Mean Squared error of Lasso Regression : 
        Lasso Regression
train      1.236338e+08
test       1.412433e+08


#### just like simple Linear Regression with original data, Lasso regression has higher test set error than train error

# Polynomial Features


In [73]:
y_col = 'charges'

# Split the data that is not one-hot encoded
X_data = dataset.drop(y_col, axis=1)
y_data = dataset[y_col]

pol = PolynomialFeatures (degree = 2)
X_pol = pol.fit_transform(X_data)
X_pol_train, X_pol_test, y_pol_train, y_pol_test = train_test_split(X_pol, y_data, test_size=0.3, random_state=73)

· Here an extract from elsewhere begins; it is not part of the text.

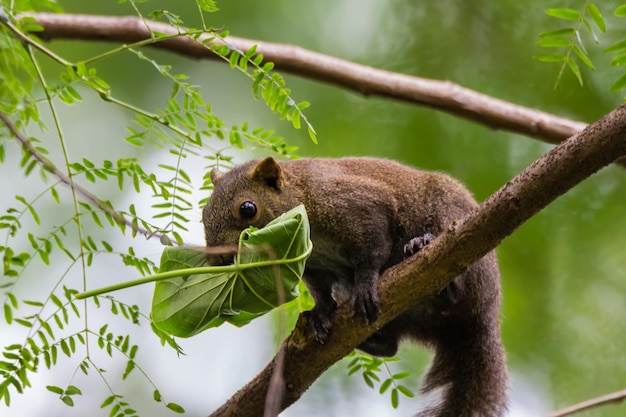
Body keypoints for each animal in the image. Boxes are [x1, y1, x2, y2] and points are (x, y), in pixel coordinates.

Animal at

pol_reg = LinearRegression()
pol_reg = pol_reg.fit(X_pol_train, y_pol_train)
y_pol_train_pred = pol_reg.predict(X_pol_train)
y_pol_test_pred = pol_reg.predict(X_pol_test)
print(pol_reg.intercept_)
print(pol_reg.coef_)
print(pol_reg.score(X_pol_test, y_pol_test))

-4234.428461542173
[ 0.00000000e+00 -4.39172375e+01  4.14789133e+02  1.71711706e+03
  4.41376821e+00 -5.81578280e-01 -2.93497981e+01 -1.77208891e+00
  4.40598864e+01 -4.73041547e+02]
0.052128768816979365


In [134]:
#Mean Squared Error
poltrain = mean_squared_error(y_pol_train, y_pol_train_pred)
poltest = mean_squared_error(y_pol_test, y_pol_test_pred)


In [141]:
poldf = pd.DataFrame(np.array([poltrain, poltest]),
                   columns=['PolynomialFeatures'],
                   index = ['train', 'test'])
print('Mean Squared error of Polynomial Features : \n', df)

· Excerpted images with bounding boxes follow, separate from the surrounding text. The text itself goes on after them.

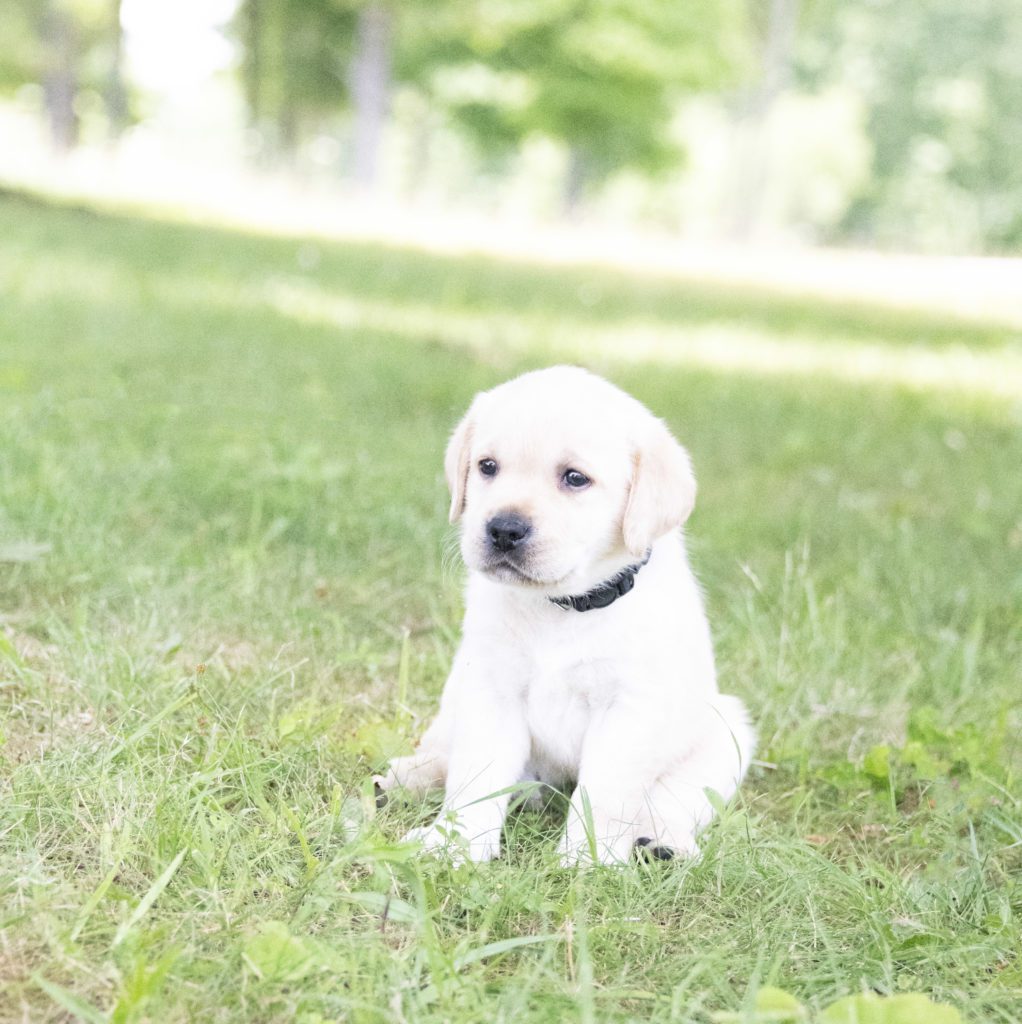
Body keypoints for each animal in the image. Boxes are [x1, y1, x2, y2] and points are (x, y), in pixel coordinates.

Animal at [380, 368, 757, 864]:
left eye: (575, 478)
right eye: (487, 466)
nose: (503, 529)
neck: (561, 606)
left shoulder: (629, 709)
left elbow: (603, 794)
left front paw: (586, 860)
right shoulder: (491, 690)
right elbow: (476, 776)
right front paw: (456, 845)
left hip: (725, 731)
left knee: (676, 798)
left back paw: (662, 841)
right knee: (444, 751)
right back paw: (407, 778)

Mean Squared error of Polynomial Features : 
        Lasso Regression
train      1.236338e+08
test       1.412433e+08


#### same as Lasso Regression, Polynomial Features has higher test set error than train error

## Mean Squared Error Comparison

#### Comparison of Mean Squared Error between simple linear Regression that did and didn't use One-hot-encode, Lasso Regression and Polynomial Features,

In [147]:
df = pd.concat([error_df, dfLs, poldf], axis=1)

In [148]:
df

Unnamed: 0,no enc,one-hot enc,Lasso Regression,PolynomialFeatures
train,123633800.0,37730550.0,123633800.0,123633800.0
test,141243300.0,33780510.0,141243300.0,141243300.0


### according to dataframe above, we can conclude that:
* Linear Regression with One-Hot-encoded has highest error for both of train set and test set compared with all,
* also unlike the others, One-hot-encoded Linear regression has higher error on train set than test set.
* train error and test error for Linear regression, Lasso regression, and PolynomialFeatures almost same but actually error value for Lasso regresion are slightly higher than the rest.

# Summary
this dataset is really great to be used for  modelling Linear Regression especially for beginner as the dataset already clean.
for further work, it will be better if scalling the dataset can be performed such as MinMaxScaller or StandardScaller. and then use unclean/raw dataset so we can clean the dataset all by ourself.